Data excerpts:

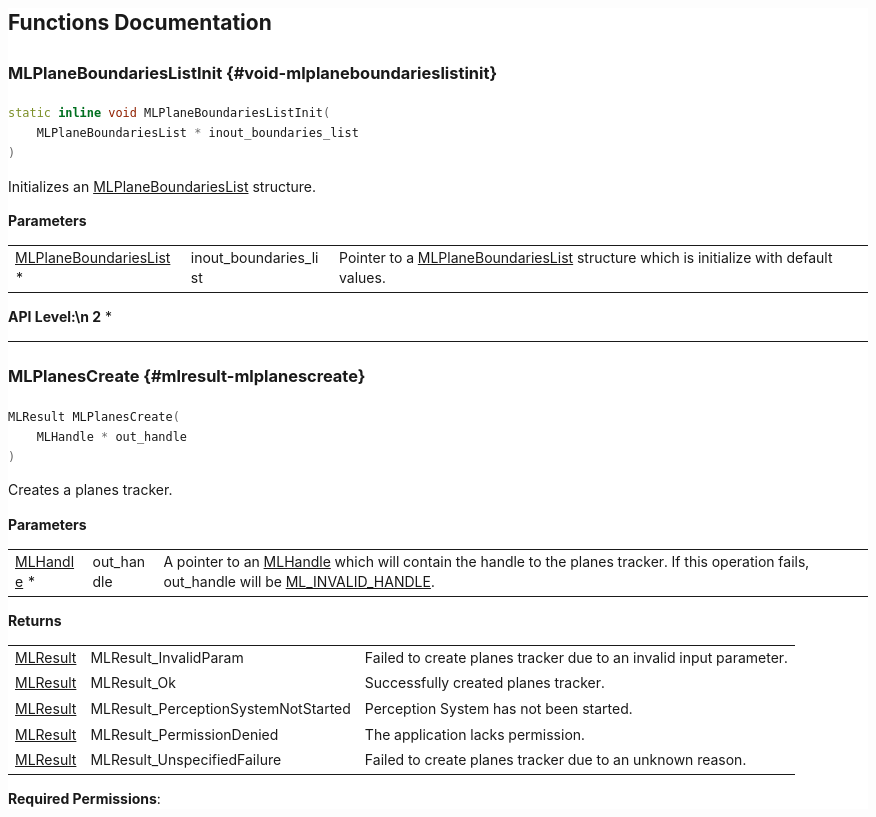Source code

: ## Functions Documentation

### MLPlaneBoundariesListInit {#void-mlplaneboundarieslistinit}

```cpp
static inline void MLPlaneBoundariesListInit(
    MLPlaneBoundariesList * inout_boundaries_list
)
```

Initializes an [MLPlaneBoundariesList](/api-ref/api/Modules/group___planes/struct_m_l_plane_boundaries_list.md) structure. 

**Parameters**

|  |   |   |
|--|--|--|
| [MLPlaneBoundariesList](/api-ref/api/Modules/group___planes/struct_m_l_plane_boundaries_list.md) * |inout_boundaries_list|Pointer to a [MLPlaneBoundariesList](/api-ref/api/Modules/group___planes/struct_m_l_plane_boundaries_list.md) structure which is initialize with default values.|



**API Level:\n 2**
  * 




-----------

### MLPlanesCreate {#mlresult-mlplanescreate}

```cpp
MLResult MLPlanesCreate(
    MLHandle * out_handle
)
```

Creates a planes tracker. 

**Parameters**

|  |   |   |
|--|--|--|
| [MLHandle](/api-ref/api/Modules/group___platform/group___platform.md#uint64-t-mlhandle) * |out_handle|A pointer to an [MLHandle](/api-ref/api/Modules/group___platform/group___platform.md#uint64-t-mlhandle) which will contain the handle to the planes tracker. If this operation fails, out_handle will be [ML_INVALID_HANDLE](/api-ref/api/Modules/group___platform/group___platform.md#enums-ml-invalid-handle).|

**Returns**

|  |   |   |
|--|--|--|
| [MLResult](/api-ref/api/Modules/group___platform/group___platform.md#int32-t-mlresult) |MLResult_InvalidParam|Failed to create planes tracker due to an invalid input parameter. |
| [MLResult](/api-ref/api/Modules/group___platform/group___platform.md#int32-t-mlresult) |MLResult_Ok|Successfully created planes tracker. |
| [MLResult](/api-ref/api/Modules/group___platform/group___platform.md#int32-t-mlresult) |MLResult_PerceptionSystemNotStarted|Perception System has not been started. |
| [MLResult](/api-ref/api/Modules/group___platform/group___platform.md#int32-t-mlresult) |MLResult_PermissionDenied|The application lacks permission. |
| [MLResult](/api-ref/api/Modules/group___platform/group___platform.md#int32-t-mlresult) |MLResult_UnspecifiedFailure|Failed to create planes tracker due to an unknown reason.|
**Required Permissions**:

Work order: Restate, line by line and word for word, everything from the top of the material through the line that contains "input parameter. |". Leave pictures out.

Your response:
Source code

: ## Functions Documentation

### MLPlaneBoundariesListInit {#void-mlplaneboundarieslistinit}

```cpp
static inline void MLPlaneBoundariesListInit(
    MLPlaneBoundariesList * inout_boundaries_list
)
```

Initializes an [MLPlaneBoundariesList](/api-ref/api/Modules/group___planes/struct_m_l_plane_boundaries_list.md) structure. 

**Parameters**

|  |   |   |
|--|--|--|
| [MLPlaneBoundariesList](/api-ref/api/Modules/group___planes/struct_m_l_plane_boundaries_list.md) * |inout_boundaries_list|Pointer to a [MLPlaneBoundariesList](/api-ref/api/Modules/group___planes/struct_m_l_plane_boundaries_list.md) structure which is initialize with default values.|



**API Level:\n 2**
  * 




-----------

### MLPlanesCreate {#mlresult-mlplanescreate}

```cpp
MLResult MLPlanesCreate(
    MLHandle * out_handle
)
```

Creates a planes tracker. 

**Parameters**

|  |   |   |
|--|--|--|
| [MLHandle](/api-ref/api/Modules/group___platform/group___platform.md#uint64-t-mlhandle) * |out_handle|A pointer to an [MLHandle](/api-ref/api/Modules/group___platform/group___platform.md#uint64-t-mlhandle) which will contain the handle to the planes tracker. If this operation fails, out_handle will be [ML_INVALID_HANDLE](/api-ref/api/Modules/group___platform/group___platform.md#enums-ml-invalid-handle).|

**Returns**

|  |   |   |
|--|--|--|
| [MLResult](/api-ref/api/Modules/group___platform/group___platform.md#int32-t-mlresult) |MLResult_InvalidParam|Failed to create planes tracker due to an invalid input parameter. |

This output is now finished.